I loved camping as a child, but now that I have kids of my own, the idea of sleeping in a tent scares me. Any thoughts on enjoying the great outdoors the easy way?
It sounds like you aren’t one of the lucky ones with an open-invite to a cottage – ideally one maintained by relatives who greet you with burgers, corn on the cob and free child-minding. You could always rent a summer house, but if you want something more reminiscent of the mosquito-coil-scented days of yore, Canadian parks are making it easier.
Meet the yurt. Or the oTENTik (pc.gc.ca). Or Huttopia (www.huttopia.com). Provincial and national parks are seeing increased demand for civilized camping – and less of the is-there-a-small-rock-under-my-sleeping-bag experience.
“The trend ties to demographics,” says Anne Craig, a senior marketing specialist at Ontario Parks. “The parks’ traditional core family campers are getting older, their children are grown up and this new mature market is looking for more comfortable accommodation.” In addition, she says, growth is coming from new Canadians, many of whom “are not keen to sleep on the ground.”

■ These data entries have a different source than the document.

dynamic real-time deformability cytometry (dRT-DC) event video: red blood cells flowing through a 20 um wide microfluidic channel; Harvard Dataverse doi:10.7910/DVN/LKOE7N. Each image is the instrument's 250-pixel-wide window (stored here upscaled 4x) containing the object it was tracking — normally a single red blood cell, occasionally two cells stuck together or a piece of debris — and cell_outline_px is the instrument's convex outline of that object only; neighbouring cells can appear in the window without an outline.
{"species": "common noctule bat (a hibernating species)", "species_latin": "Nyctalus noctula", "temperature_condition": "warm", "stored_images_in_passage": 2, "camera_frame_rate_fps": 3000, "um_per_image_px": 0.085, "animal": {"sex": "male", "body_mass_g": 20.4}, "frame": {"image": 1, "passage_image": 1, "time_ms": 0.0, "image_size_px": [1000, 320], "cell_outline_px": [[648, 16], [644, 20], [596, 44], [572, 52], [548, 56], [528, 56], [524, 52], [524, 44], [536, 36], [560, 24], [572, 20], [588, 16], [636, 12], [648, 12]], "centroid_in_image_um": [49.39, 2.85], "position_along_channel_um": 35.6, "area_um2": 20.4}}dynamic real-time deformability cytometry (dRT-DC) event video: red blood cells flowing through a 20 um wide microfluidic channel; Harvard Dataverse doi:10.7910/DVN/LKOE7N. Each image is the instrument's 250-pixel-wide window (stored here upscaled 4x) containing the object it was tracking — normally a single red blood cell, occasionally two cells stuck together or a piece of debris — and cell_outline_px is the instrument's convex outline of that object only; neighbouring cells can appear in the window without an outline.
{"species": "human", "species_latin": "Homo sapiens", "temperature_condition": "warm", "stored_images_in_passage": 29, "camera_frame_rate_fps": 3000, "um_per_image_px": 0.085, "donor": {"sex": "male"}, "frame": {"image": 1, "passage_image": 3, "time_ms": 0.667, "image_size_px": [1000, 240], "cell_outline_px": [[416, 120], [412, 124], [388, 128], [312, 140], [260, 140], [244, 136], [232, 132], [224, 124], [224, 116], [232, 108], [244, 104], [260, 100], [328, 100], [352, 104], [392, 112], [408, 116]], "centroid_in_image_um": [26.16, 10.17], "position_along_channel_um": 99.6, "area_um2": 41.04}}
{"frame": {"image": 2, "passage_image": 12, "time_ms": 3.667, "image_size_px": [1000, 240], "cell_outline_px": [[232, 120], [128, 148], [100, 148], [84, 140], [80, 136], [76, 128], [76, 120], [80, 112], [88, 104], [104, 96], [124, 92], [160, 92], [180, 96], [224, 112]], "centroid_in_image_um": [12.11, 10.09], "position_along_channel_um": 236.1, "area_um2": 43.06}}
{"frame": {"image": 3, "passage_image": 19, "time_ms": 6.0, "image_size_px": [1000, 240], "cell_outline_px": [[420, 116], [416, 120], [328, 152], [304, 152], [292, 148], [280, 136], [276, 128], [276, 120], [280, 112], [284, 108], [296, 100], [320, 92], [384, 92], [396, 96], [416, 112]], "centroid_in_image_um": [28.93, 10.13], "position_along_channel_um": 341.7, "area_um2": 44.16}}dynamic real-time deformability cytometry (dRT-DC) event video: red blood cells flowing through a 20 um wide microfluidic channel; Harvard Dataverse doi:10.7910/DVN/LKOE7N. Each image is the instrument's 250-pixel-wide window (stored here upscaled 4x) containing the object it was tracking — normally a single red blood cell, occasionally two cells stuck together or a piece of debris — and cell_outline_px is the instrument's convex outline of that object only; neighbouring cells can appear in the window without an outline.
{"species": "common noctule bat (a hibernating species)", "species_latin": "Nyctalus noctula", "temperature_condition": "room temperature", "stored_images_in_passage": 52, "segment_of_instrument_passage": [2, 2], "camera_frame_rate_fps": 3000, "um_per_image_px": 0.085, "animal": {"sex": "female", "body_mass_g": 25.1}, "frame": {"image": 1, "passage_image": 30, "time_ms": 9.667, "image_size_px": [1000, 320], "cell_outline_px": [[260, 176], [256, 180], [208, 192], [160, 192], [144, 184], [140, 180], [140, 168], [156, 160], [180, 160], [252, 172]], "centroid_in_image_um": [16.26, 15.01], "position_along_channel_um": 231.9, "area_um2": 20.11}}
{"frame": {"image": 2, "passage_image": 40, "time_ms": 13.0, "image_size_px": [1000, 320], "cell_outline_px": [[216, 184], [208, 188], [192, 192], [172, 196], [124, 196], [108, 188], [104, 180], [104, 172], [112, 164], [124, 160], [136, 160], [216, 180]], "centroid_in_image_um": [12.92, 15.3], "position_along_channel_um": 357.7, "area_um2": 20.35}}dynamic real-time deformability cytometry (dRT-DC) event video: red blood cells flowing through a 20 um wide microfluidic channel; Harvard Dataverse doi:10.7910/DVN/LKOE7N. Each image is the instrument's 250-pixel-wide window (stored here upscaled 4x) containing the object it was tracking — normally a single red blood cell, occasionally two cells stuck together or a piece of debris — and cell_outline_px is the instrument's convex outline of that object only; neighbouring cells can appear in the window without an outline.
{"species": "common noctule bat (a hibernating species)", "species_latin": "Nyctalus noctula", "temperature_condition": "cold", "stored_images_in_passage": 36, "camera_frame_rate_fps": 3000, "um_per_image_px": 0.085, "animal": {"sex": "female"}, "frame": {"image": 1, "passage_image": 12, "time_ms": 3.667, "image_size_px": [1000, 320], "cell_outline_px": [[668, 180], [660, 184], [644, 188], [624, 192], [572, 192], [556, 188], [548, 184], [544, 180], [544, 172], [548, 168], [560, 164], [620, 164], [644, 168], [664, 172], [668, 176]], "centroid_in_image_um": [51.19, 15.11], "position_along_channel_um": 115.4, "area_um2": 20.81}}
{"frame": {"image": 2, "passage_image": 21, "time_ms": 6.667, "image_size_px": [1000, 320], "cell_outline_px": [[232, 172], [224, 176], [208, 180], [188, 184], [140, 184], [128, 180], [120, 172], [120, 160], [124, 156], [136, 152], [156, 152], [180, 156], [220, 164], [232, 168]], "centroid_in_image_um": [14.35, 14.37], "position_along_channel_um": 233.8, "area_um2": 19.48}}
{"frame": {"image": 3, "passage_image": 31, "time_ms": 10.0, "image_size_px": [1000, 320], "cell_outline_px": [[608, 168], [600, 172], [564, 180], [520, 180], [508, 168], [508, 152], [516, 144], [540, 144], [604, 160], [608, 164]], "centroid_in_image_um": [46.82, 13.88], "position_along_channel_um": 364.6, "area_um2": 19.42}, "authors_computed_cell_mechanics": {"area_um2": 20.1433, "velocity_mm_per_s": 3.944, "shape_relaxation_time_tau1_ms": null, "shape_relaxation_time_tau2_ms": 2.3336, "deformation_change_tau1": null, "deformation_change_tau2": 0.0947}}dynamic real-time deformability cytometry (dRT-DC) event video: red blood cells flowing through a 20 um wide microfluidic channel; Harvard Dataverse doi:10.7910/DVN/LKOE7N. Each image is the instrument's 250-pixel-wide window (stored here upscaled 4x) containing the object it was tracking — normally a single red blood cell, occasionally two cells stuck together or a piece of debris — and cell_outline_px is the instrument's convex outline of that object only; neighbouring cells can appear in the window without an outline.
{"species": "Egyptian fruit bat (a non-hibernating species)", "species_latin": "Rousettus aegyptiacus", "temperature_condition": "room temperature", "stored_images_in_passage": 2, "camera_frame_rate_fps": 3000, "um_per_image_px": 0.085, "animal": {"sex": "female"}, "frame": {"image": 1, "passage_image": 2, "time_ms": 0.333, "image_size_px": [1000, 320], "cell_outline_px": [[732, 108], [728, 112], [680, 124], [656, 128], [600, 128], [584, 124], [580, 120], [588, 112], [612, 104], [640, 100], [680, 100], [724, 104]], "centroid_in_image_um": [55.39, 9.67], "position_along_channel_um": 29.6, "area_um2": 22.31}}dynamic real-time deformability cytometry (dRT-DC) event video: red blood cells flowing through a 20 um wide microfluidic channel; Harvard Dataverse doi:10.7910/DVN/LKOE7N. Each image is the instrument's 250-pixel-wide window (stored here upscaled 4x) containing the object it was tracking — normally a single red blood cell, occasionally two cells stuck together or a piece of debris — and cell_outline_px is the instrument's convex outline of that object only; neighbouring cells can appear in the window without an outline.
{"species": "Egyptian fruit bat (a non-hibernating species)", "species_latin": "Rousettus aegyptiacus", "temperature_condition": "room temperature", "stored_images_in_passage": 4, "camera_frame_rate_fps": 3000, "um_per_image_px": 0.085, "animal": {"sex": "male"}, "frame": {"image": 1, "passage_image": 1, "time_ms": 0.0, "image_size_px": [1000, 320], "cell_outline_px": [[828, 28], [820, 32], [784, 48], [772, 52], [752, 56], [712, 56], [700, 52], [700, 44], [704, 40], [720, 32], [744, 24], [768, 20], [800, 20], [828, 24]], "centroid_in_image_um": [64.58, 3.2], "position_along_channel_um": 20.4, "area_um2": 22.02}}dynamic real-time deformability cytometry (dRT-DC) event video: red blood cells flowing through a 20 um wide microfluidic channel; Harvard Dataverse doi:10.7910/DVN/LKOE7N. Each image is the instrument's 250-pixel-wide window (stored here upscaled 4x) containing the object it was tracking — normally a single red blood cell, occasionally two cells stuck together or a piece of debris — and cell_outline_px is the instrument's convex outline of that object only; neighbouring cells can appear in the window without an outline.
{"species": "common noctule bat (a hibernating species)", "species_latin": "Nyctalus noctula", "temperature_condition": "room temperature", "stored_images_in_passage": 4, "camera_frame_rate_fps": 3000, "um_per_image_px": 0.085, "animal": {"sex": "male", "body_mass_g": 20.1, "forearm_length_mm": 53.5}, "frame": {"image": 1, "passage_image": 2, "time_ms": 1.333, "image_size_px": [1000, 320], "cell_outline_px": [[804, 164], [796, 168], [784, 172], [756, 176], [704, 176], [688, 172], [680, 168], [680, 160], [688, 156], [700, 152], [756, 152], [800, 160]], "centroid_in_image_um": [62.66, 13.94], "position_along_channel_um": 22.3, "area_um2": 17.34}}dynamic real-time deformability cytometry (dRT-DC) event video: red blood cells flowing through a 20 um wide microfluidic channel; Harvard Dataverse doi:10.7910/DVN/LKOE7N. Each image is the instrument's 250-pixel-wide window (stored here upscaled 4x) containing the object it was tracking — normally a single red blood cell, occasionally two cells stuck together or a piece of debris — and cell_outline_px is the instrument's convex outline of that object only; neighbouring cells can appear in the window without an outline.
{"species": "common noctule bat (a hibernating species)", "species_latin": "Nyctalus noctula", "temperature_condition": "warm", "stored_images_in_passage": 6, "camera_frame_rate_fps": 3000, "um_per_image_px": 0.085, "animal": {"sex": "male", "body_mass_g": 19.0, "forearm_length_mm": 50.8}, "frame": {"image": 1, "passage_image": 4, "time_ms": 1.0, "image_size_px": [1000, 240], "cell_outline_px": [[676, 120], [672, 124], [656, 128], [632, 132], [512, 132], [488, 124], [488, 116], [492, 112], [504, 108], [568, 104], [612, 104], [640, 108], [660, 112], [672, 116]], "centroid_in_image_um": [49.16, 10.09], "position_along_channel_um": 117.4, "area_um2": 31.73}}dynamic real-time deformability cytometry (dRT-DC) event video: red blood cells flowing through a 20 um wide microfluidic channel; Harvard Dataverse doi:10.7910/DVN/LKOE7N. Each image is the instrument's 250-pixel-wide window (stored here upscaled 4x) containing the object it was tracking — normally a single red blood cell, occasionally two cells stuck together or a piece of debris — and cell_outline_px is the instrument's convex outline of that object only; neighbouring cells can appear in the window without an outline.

So provincial and national parks are responding with increased choices in what they call roofed accommodation. This ranges from teepees and former ranger cabins to yurts, as well as canvas tents in all sizes that are already set up. Generally, you can expect wooden flooring, bunkbeds, lockable doors and a table to eat indoors. It ain’t the Ritz, but it’s more than a picnic table under a tarp. Here is a sampling of the options.
Parks Canada: The big news here is the rollout of the oTENTik – a canvas-tent and A-frame-cabin combo that can sleep six, says Jennifer Dubois, the lead recreational facilities analyst with Parks Canada (www.pccamping.ca). You can find these in three parks this year: Manitoba’s Riding Mountain National Park; La Mauricie National Park in Quebec and Jasper National Park in Alberta.
This is in addition to other options across the country, such as “all-inclusive camping” at Ontario’s Georgian Bay Islands National Park, Dubois says, which features a spacious, pre-assembled tent, one dinner and guided hikes and canoeing. Other parks, such as Alberta’s Waterton Lakes National Park, offer teepees, and other sites, such as Fort St. James National Historic Site in British Columbia, take it even further indoors with a bed and breakfast in a fur trader’s office.
Ontario Parks: Sixteen of Ontario’s 100 parks offer roofed accommodation. This includes new yurts – those concentric canvas tent-structures – at Windy Lake, Charleston Lake and Silent Lake. There are also rustic pine-décor cabins available at Bonnechere and former park ranger cabins in Algonquin.
Another unique one? “The Maple Rest Heritage House at Sandbanks was once a family farmhouse,” Craig says. “Today it is Ontario Park’s most luxurious accommodation with four bedrooms, each with its own bathroom and a gas fireplace, screen porch and many other amenities.”
And the big question: Can you even get an indoor space this late in the game? It’s possible, especially if you look for midweek dates or at parks farther away from the urban hubs, Craig says.